ANDA, DIANA de Diana Niepce, com Bartosz Ostrowski e Joãozinho da Costa (Black Box do CIAJG, 10/02/24). Este é um dos espetáculos mais fortes que tenho visto, no que diz respeito ao impacto emocional. Diana Niepce é uma bailarina e coreógrafa que ficou com uma lesão medular após um acidente, ao cair de um trapézio. Em ANDA, DIANA faz um trio com um bailarino negro e outro louro, num jogo de contrastes em que também o volume dos corpos deles, homens altos e grandes, face ao dela, pequena e magra, geram uma tensão magnética.
A peça está constituída maiormente por diferentes e belos “portés”, em que eles manipulam o corpo dela. Nesse jogo de contrastes é ela quem parece possuir a olhada mais expressiva e humana, face à deles que fica numa neutralidade severa. A fragilidade extrema do corpo e dos movimentos de Diana contrasta com a enorme corporalidade dos dois bailarinos, embora a presença mais enorme seja a dela.
Não há humor em nenhum momento, não há nenhuma concessão à comicidade nem à alegria. A música e os silêncios estão preenchidos por uma atenção que, para mim, é angustiante, porque se pode sentir essa fragilidade nesta história da queda, metáfora de todas as nossas quedas. Pode sentir-se a dependência dela, que também é a nossa. Pode sentir-se o risco de uma beleza coreográfica, em que Diana flutua na vertical e pelo ar, passível doutra queda, apenas apoiada no pescoço, num ombro, enganchada de um antebraço ou de uma parte só do corpo dos bailarinos, ou sujeita entre eles pela pressão dos corpos. Também podemos olhar assombrados o traço que desenham as suas costas contra o muro preto, quando mexida pelos bailarinos dança com esse plano vertical. Um traço que desenha a caligrafia do mistério mais humano: em quanto há vida há movimento e pode haver dança.
BULABULAY MUN? do Tjimur Dance Theatre (Taiwan) encerrou a 13 edição do GUIdance (Grande Auditório Francisca Abreu do CCVF, 10/02/24) com uma peça de interesse etnográfico e humano, na sua mistura coreográfica e vocal da herança tradicional de Timor, da cultura do povo de Paiwan, com uma sensibilidade contemporânea, na dimensão teatral e visual. Também, se calhar, do ponto de vista do movimento, que pode lembrar, em algumas passagens, à dança moderna de Martha Graham.
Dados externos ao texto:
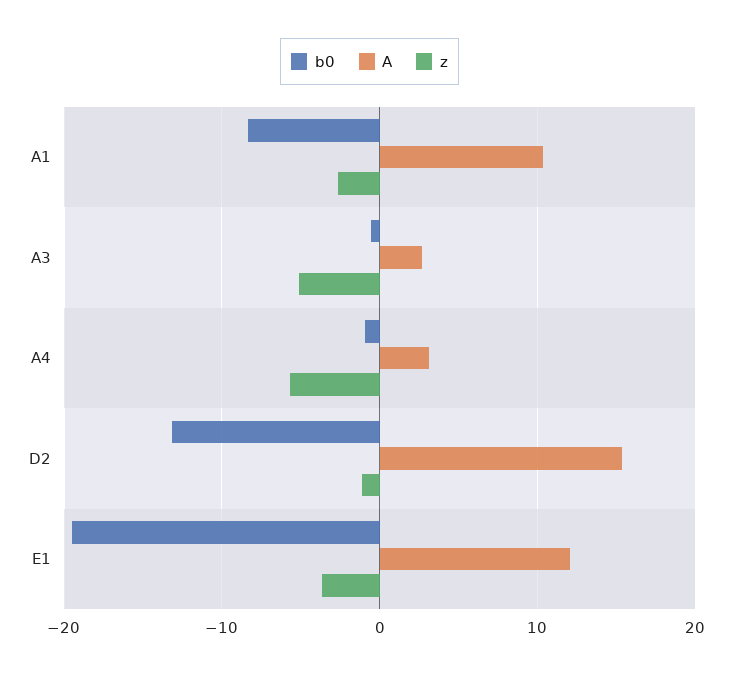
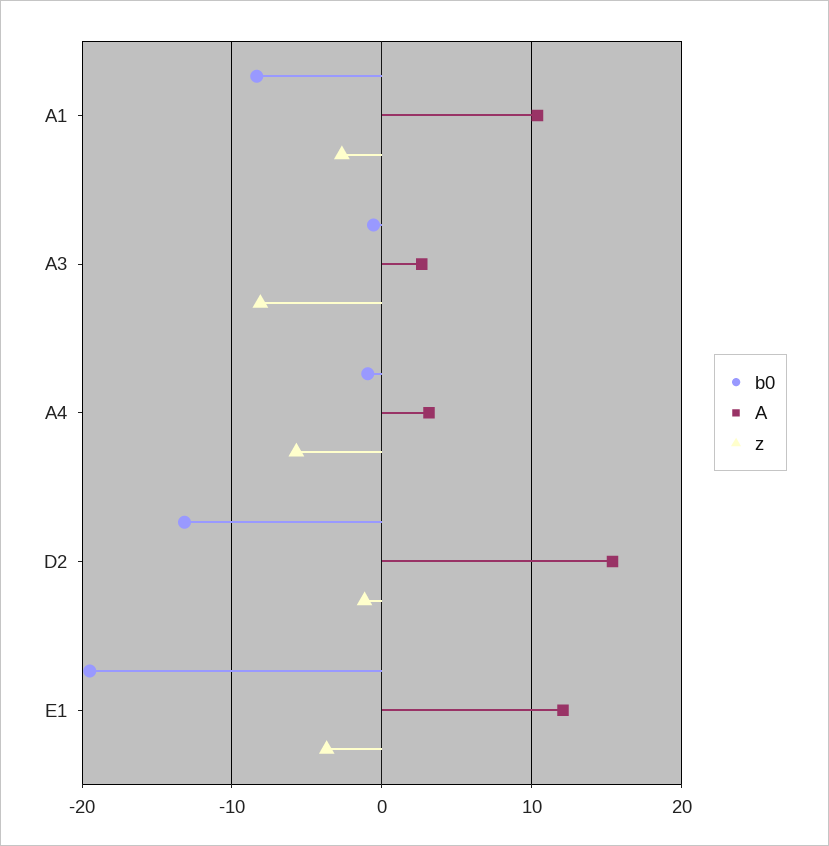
  {
    "b0": {
      "A1": -8,
      "A3": -1,
      "A4": -1,
      "D2": -13,
      "E1": -19
    },
    "A": {
      "A1": 10,
      "A3": 3,
      "A4": 3,
      "D2": 15,
      "E1": 12
    },
    "z": {
      "A1": -3,
-     "A3": -5,
+     "A3": -8,
      "A4": -6,
      "D2": -1,
      "E1": -4
    }
  }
Estampas dançadas que parecem refletir a comunhão do povo com o mar, numa coreografia em que abondam as repetições ritualizadoras. No meio, como uma fenda, a guerra e a morte, numa evocação de ritmos mais militares.
Acima do som do mar e da sua presença audiovisual, destacam as canções tradicionais que o elenco entoa enquanto dançam. Há nelas um ar de oração, como se esta peça fosse uma saudação e uma homenagem a quem padeceu aquela guerra. No final: um canto de esperança.
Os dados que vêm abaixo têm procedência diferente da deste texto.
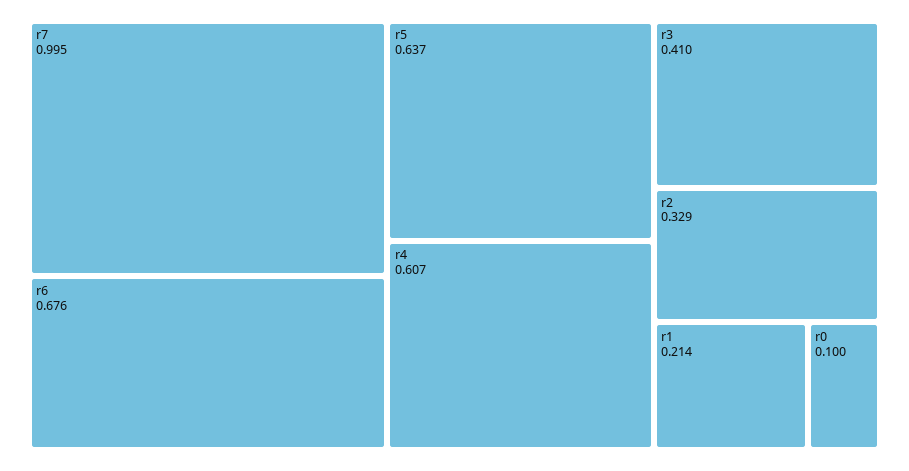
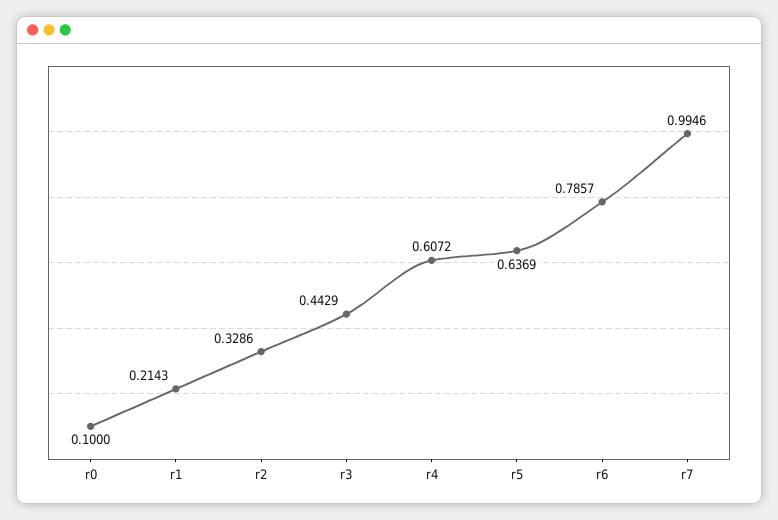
  {
    "r7": 0.9946,
-   "r6": 0.676,
+   "r6": 0.7857,
    "r5": 0.6369,
    "r4": 0.6072,
-   "r3": 0.41,
+   "r3": 0.4429,
    "r2": 0.3286,
    "r1": 0.2143,
    "r0": 0.1
  }

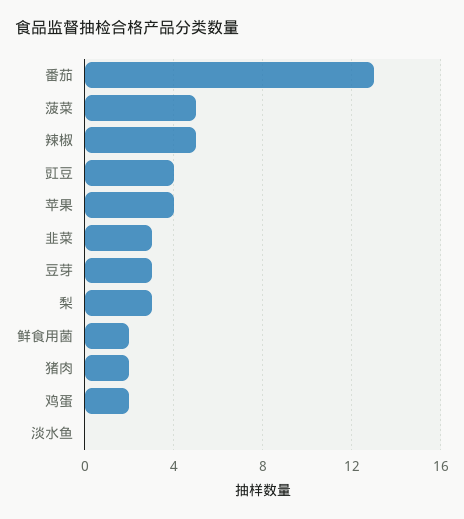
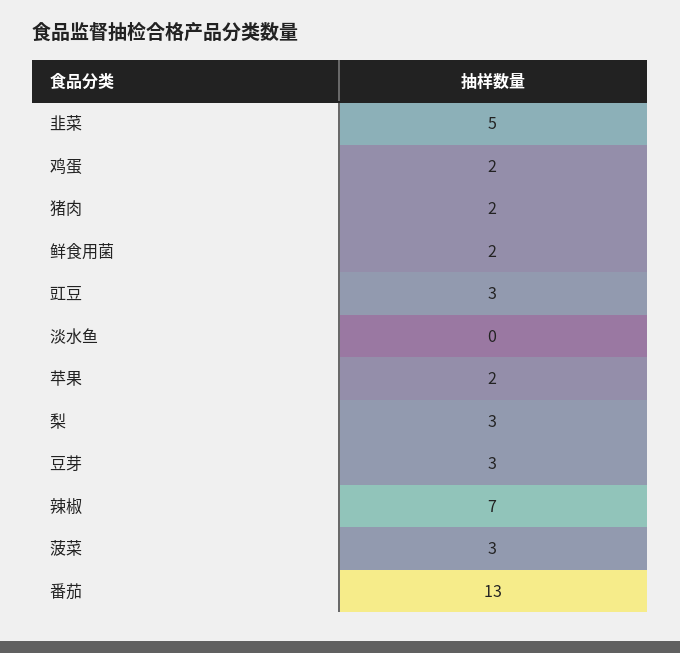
  {
    "番茄": 13,
-   "菠菜": 5,
+   "菠菜": 3,
-   "辣椒": 5,
+   "辣椒": 7,
-   "豇豆": 4,
+   "豇豆": 3,
-   "苹果": 4,
+   "苹果": 2,
-   "韭菜": 3,
+   "韭菜": 5,
    "豆芽": 3,
    "梨": 3,
    "鲜食用菌": 2,
    "猪肉": 2,
    "鸡蛋": 2,
    "淡水鱼": 0
  }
BULABULAY MUN? (Como estás? em língua indígena) é como uma espiral em que a ondulação do movimento e as repetições cíclicas acabam por nos envolver na sua onda. Uma vaga em que, para além da viagem entre as diferenças culturais, oriente e ocidente – nós – parecem dar-se um abraço.
Eis alguns dos efeitos da dança e deste 13 GUIdance. A mudança na olhada e o abraço, ou a olhada-abraço.